Sunday, November 2, 2014

OUT OF MANY...

Well getting the one came close to a miracle. Ever catch the chariot race in Ben Hur? Imagine a chariot with not four horses, but thirteen. None of them wants to go in the same direction and at least one of them is trying to get in the chariot with the driver. That's what our not so sainted founding fathers were faced with in the summer of 1787.

Just finished literally blasting through E Pluribus Unum by Forrest McDonald. Book originally dates to the early seventies. It's a fairly short, often irreverent survey of the (dis)United States of America in the years between the start of the revolution and the ratifying of the constitution.

He goes section by section, state by state (briefly). Some states come off better than others. And his description of traveling conditions in say North Carolina, remind me just how easy we have it.
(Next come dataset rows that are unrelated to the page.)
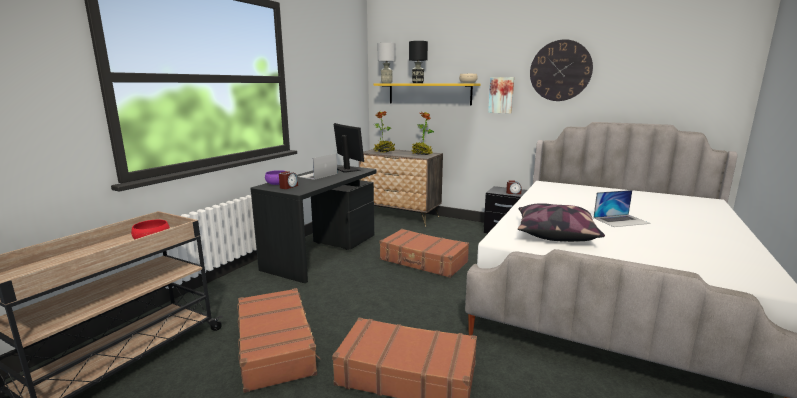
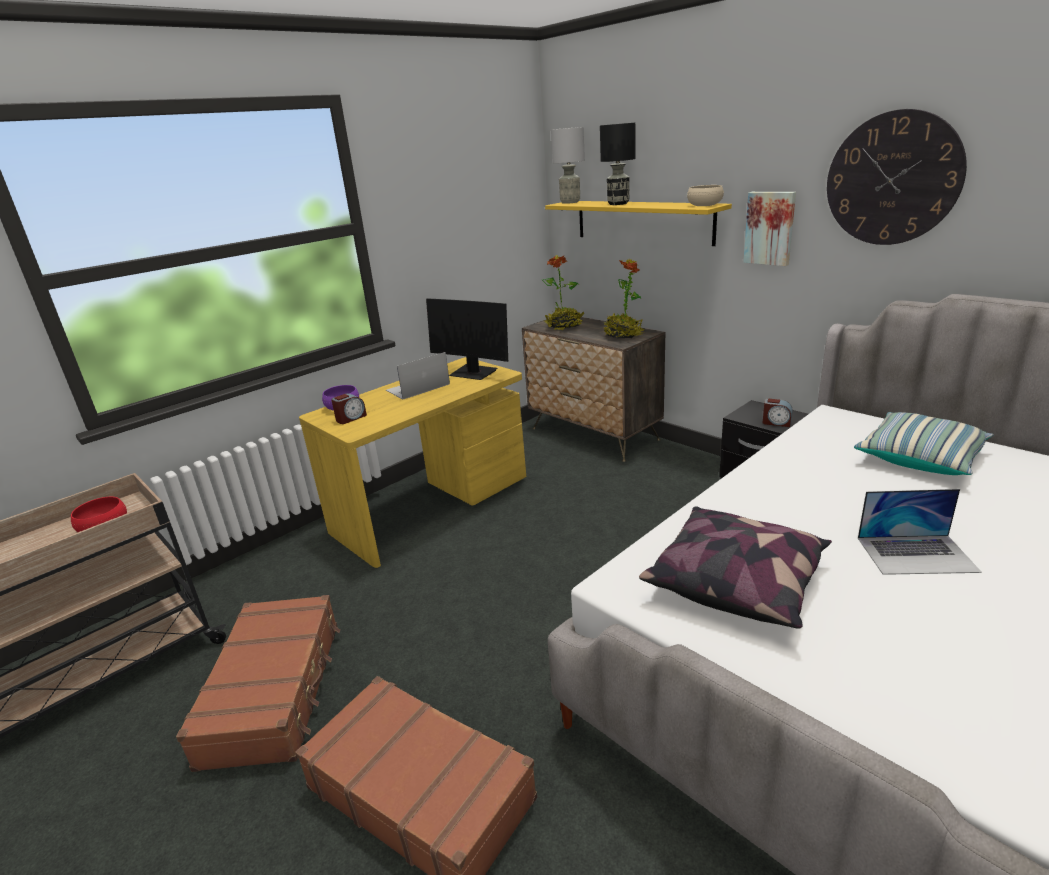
camera: 20 degrees right, 10 degrees up
black desk [250,165,377,283] -> yellow desk [299,357,526,568]
monitor [334,123,364,173] -> monitor turned 135 degrees clockwise [426,298,508,380]
brown suitcase [379,229,469,278] -> none
none -> pillow [854,412,994,475]

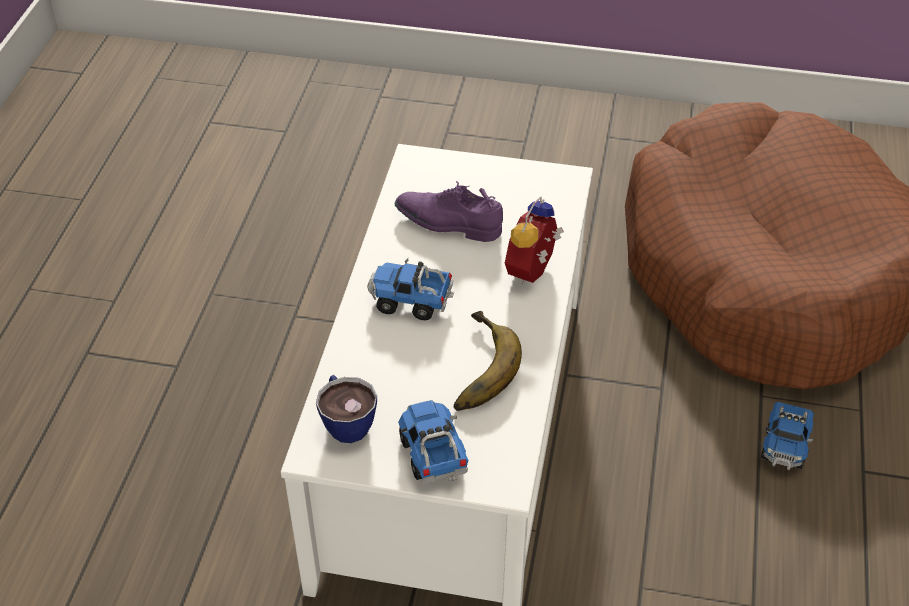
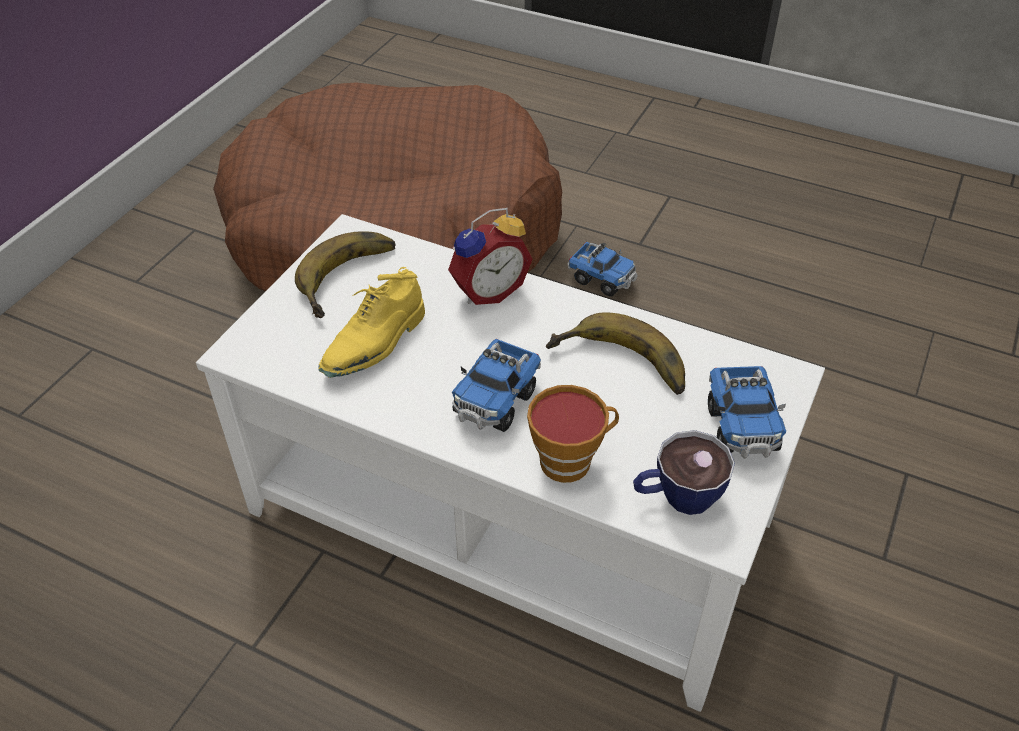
camera: 75 degrees left, 0 degrees up
purple shoe [395,181,503,242] -> yellow shoe [318,267,425,378]
toy truck [398,400,468,484] -> toy truck turned 90 degrees counterclockwise [708,366,786,459]
alarm clock [505,197,564,285] -> alarm clock turned 75 degrees counterclockwise [448,208,532,305]
none -> banana [295,231,396,318]
none -> cup [527,385,619,483]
Fronted by sand bars and barrier islands it was easier to ship exports up or down the coast and ship through Philadelphia, New York or Charleston.

And next time somebody tells you they "don't have time to go cast a ballot" ask them how far they live from their polling place. There were more than a few back country farmers who owned enough property to be eligible to vote but couldn't afford to from one to three days (both ways) to cast their ballots.

There was a whole lot of horse trading, private planning, arm twisting and down right chicanery that went into the creation of and ratification of the final version of the constitution. As for original intent. There wasn't one, in my opinion. More than a few of the delegates still called their home states their country and weren't in any hurry to allow more power to a central, national government.

McDonald refers to farmers, planters, storekeepers, sailors, ship builders, butchers, bakers and candle stick makers. Nowhere does he mention corporations. Probably because corporations as we know them DIDN'T  exist in 1787. I suspect that Patrick Henry for one would consider treating a corporation as a "person" as outright blasphemy if not underhanded chicanery.